-- MATERIAL FOR THIS TASK follows --
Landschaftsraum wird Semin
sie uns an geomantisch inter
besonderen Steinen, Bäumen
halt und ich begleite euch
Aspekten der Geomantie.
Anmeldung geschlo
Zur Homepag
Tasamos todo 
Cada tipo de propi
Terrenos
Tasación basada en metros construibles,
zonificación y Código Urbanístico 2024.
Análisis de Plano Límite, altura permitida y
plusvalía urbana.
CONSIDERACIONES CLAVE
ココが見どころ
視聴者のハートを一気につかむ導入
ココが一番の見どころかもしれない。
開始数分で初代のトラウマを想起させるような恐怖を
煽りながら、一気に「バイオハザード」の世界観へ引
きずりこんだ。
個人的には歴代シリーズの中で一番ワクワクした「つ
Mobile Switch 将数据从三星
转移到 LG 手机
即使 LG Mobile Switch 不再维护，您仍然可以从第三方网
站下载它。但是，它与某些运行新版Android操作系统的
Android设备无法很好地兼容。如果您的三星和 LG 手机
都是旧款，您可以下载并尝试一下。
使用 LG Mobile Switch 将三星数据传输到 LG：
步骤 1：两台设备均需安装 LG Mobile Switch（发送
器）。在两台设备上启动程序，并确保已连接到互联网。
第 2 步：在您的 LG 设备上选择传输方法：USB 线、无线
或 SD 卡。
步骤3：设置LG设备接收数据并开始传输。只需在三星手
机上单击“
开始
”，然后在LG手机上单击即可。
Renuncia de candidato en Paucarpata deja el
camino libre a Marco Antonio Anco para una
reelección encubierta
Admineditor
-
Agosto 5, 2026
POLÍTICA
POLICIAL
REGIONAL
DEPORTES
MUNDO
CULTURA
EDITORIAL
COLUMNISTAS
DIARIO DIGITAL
-- MATERIAL FOR THIS TASK concluded --
-- MATERIAL FOR THIS TASK follows --
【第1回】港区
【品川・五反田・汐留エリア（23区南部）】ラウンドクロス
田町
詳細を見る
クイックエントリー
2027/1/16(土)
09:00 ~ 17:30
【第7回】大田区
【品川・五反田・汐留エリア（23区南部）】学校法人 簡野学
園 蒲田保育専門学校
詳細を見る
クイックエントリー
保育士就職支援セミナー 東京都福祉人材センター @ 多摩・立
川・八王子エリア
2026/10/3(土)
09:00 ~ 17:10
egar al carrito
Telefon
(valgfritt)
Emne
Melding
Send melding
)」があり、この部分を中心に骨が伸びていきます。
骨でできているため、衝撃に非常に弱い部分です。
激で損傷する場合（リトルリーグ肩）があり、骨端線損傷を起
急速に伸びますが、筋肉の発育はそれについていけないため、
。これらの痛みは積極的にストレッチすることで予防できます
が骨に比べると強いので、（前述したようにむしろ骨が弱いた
-- MATERIAL FOR THIS TASK concluded --
-- MATERIAL FOR THIS TASK follows --
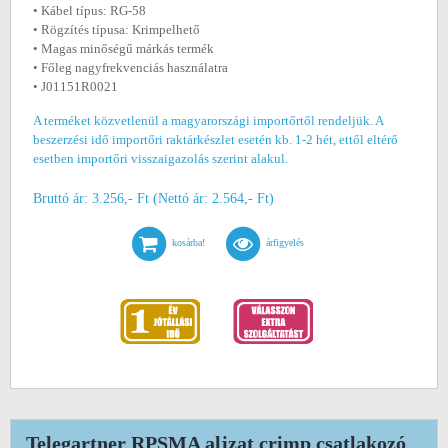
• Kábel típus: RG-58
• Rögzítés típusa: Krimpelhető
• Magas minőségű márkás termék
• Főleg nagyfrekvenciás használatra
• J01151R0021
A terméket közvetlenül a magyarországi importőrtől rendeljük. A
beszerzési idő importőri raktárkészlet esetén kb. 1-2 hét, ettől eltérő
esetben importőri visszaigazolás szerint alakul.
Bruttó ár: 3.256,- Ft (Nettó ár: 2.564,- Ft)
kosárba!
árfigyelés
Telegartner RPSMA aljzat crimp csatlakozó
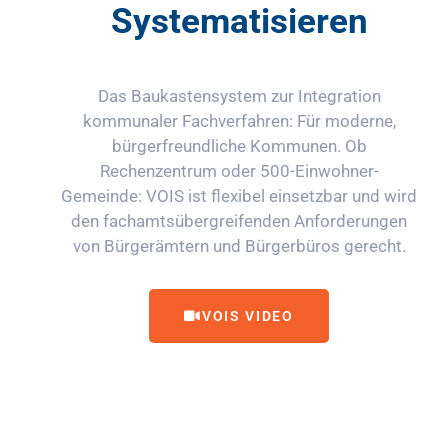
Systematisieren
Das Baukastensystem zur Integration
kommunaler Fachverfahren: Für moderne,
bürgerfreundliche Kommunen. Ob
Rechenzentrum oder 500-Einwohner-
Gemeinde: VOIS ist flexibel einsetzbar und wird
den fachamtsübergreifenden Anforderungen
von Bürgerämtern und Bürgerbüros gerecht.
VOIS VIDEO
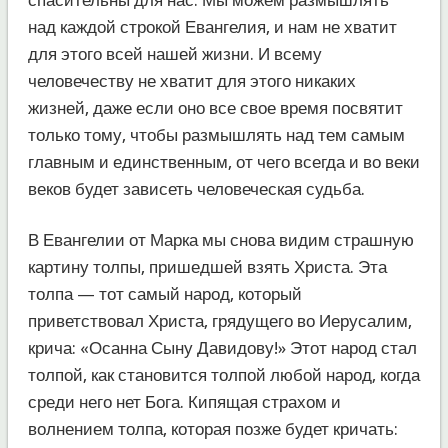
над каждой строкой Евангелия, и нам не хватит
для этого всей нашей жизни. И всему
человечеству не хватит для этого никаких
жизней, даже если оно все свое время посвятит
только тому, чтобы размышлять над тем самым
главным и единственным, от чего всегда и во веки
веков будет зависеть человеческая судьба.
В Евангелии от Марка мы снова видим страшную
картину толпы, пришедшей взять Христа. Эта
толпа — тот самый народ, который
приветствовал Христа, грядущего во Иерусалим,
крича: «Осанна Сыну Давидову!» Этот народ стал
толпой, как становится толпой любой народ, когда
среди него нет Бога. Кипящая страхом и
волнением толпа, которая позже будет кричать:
-- MATERIAL FOR THIS TASK concluded --
→ PROBLEM TO SOLVE
Of all the material above, only the lines from the one that has "Rögzítés típusa: Krimpelhető" down to the one that has "толпа — тот самый народ, который" are to be written out, exactly and with both ends included. Pictures are skipped.

→ TASK SOLUTION
• Rögzítés típusa: Krimpelhető
• Magas minőségű márkás termék
• Főleg nagyfrekvenciás használatra
• J01151R0021
A terméket közvetlenül a magyarországi importőrtől rendeljük. A
beszerzési idő importőri raktárkészlet esetén kb. 1-2 hét, ettől eltérő
esetben importőri visszaigazolás szerint alakul.
Bruttó ár: 3.256,- Ft (Nettó ár: 2.564,- Ft)
kosárba!
árfigyelés
Telegartner RPSMA aljzat crimp csatlakozó
Systematisieren
Das Baukastensystem zur Integration
kommunaler Fachverfahren: Für moderne,
bürgerfreundliche Kommunen. Ob
Rechenzentrum oder 500-Einwohner-
Gemeinde: VOIS ist flexibel einsetzbar und wird
den fachamtsübergreifenden Anforderungen
von Bürgerämtern und Bürgerbüros gerecht.
VOIS VIDEO
над каждой строкой Евангелия, и нам не хватит
для этого всей нашей жизни. И всему
человечеству не хватит для этого никаких
жизней, даже если оно все свое время посвятит
только тому, чтобы размышлять над тем самым
главным и единственным, от чего всегда и во веки
веков будет зависеть человеческая судьба.
В Евангелии от Марка мы снова видим страшную
картину толпы, пришедшей взять Христа. Эта
толпа — тот самый народ, который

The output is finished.